The FT published a piece this week suggesting that it’s actually perfectly legal for the Puerto Rican government–which is on the brink of insolvency–to change its constitution and repudiate its guarantee to general obligation bondholders, in a rhetorical sleight-of-hand that makes me convinced that Jacques Derrida has won the war for the hearts and minds of America’s youth.
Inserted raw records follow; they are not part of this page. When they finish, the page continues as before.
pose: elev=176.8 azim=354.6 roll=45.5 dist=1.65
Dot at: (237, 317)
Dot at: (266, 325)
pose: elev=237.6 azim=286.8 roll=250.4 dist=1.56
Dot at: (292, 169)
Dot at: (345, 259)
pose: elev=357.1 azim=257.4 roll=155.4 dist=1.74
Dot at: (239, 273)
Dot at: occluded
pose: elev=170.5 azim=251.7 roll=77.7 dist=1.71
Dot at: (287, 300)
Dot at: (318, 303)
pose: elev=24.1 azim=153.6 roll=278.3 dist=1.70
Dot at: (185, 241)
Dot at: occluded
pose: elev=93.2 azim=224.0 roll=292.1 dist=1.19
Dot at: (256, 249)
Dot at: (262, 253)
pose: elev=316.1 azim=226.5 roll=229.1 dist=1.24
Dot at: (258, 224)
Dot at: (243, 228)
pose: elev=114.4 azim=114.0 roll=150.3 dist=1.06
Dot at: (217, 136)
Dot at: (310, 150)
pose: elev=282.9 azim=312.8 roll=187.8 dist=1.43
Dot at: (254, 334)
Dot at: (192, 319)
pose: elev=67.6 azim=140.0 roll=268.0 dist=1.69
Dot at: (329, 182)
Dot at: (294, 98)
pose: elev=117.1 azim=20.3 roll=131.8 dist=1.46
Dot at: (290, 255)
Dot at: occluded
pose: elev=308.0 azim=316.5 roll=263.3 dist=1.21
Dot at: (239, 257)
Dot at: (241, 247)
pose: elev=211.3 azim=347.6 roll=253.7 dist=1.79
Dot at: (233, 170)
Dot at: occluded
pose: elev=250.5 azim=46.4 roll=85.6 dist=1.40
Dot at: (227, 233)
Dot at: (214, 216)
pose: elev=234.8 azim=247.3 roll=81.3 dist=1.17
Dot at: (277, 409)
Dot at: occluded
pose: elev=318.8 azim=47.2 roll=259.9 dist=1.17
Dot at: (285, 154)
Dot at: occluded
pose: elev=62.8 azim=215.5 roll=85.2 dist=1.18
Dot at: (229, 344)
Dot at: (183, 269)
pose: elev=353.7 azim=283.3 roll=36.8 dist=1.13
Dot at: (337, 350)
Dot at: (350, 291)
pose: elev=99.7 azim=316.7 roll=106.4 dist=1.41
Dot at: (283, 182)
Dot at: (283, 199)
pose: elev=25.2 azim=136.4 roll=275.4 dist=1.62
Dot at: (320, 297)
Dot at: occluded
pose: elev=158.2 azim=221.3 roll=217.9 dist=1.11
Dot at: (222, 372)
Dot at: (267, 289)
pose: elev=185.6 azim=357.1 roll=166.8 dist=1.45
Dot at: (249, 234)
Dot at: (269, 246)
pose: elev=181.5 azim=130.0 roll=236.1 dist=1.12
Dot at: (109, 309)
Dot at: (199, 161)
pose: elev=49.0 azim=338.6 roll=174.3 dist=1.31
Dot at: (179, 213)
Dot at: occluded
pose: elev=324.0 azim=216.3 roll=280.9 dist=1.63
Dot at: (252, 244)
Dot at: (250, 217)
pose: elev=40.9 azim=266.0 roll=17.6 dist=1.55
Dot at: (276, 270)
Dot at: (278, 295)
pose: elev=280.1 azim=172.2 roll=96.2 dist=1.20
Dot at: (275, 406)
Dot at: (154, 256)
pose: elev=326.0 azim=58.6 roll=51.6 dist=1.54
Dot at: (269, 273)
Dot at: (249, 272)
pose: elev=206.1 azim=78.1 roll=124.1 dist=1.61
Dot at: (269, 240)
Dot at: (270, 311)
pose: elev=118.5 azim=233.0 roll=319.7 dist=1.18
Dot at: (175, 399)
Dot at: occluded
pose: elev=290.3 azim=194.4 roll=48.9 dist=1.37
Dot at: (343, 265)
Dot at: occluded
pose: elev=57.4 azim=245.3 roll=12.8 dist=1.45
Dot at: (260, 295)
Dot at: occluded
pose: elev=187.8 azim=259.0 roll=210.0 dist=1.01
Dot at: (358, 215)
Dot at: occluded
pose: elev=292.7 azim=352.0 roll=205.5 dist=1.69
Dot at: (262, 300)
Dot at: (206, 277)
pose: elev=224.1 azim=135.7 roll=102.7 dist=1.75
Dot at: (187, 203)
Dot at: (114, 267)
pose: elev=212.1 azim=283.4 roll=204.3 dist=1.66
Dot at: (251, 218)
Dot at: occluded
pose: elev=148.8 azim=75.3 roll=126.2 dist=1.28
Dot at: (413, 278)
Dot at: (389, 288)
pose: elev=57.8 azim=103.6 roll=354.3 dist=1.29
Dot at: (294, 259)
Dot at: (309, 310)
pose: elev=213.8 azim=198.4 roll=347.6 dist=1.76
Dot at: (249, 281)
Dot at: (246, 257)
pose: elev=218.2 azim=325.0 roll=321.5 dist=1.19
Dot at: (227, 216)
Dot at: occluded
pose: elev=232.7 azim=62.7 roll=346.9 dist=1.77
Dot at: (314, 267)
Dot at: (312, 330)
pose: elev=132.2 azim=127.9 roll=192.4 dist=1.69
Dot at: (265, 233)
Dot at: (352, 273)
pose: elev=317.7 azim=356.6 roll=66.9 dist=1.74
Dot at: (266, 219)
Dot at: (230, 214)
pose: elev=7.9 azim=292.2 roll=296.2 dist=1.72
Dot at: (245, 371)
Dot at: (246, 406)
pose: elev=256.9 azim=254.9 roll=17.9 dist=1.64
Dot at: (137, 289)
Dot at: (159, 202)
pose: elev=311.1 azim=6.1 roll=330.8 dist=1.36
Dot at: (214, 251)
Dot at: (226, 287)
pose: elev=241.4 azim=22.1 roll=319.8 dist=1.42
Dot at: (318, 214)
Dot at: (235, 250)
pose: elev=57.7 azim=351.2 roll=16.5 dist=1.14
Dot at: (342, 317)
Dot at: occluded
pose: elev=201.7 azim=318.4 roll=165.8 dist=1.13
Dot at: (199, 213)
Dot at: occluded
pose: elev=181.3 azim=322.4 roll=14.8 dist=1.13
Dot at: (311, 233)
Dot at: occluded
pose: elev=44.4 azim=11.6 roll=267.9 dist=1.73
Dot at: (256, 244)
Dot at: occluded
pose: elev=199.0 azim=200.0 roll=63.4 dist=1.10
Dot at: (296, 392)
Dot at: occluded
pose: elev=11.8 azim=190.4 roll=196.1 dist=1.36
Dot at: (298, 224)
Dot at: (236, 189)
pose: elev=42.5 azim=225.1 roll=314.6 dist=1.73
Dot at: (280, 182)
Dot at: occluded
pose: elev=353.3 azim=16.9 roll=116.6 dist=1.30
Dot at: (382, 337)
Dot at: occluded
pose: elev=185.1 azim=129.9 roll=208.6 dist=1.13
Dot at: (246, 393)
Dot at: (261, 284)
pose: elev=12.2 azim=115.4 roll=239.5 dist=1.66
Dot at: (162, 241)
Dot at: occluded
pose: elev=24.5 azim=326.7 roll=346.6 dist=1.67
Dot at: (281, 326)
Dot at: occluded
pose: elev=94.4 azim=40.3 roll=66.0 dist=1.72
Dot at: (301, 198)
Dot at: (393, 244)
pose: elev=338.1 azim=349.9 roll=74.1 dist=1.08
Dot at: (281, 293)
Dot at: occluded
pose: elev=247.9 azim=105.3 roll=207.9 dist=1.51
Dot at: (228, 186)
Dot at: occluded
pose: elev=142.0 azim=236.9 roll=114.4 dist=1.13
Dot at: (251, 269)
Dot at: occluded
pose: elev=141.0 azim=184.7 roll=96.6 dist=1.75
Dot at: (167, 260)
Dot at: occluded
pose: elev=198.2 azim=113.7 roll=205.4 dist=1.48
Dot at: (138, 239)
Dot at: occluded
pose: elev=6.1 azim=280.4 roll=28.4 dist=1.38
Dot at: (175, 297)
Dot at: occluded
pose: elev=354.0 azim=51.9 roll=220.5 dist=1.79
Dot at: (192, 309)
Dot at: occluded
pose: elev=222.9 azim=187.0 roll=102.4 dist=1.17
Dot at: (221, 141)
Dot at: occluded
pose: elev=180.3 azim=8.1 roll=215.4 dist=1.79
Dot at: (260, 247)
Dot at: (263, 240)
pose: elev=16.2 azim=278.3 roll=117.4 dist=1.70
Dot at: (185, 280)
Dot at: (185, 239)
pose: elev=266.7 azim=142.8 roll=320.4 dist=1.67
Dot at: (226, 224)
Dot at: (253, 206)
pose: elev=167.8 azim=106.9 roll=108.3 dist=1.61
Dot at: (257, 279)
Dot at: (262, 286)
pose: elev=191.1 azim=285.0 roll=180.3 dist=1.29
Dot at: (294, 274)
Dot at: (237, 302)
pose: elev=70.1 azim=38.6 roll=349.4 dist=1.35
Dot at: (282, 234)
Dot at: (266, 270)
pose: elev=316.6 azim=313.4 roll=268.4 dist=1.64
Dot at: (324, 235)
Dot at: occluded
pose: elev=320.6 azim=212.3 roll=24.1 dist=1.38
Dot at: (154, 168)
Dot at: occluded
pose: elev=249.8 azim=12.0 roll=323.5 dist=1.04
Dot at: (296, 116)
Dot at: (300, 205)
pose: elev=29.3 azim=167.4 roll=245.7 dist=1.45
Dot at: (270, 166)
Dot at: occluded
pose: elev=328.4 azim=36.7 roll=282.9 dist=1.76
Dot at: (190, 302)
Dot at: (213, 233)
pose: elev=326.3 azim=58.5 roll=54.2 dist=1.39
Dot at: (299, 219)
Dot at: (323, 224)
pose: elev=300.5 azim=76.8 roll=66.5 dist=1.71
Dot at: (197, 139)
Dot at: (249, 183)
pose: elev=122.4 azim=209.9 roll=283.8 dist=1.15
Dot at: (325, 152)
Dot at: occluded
The article’s proposal is at once banal and unserious, and much of it they credit to their students, presumably because they recognize this: the first is that while the Puerto Rican constitution may guarantee the payment to the general obligation bondholders with the full faith and credit of the government, that doesn’t mean that the commonwealth’s government couldn’t just change the constitution and eliminate this pesky promise. Legality achieved! Laws change all the time–even constitutions–they aver, and debtors shouldn’t be surprised if that happens in a way that just happens to hurt them financially.


Another way for the commonwealth to get around the constitutional promises, they suggest, is to make use of provision 3105 of Puerto Rico’s civil code, which “recognises that creditors sometimes have a duty not to enforce debt in ways that prejudice other creditors.”


The other creditors in this instance are the retirees and state employees of Puerto Rico, who may see their wages or pension benefits frozen as a part of the island’s financial reforms. Doing such a thing is, in their perspective, always and everywhere a disaster, and setting aside the law is justifiable because of the harm that would be done if other government spending were ever forced to be cut in order to pay the island’s debt.

But every budget requires a government to decide how to split its revenue between debtors, capital projects, workers, and pensioners, and that inevitably means that the government must spend less in the short run than it would presumably like on police and teachers in order to satisfy its lenders. By this interpretation of provision 3105 Puerto Rico has the right to void its contract with its debtors at any time, even if it’s solvent. It would also mean that no one would have lent to them had they known it would be interpreted this way.


It is a fundamentally unserious idea.


The problem facing Puerto Rico is an age-old one that many governments throughout the world have faced: Puerto Rico can’t pay its debt and it has few options, but it doesn’t want its debtors or the federal government to constrain it in any way while it tries to negotiate a fresh start. Despite the fact that the U.S. Treasury wants to help them in their insouciance, this isn’t the way these negotiations work, and if they ever want to return to capital markets the commonwealth will have to either make some politically difficult decisions to reduce the size and scope of the government or else let someone do it for them.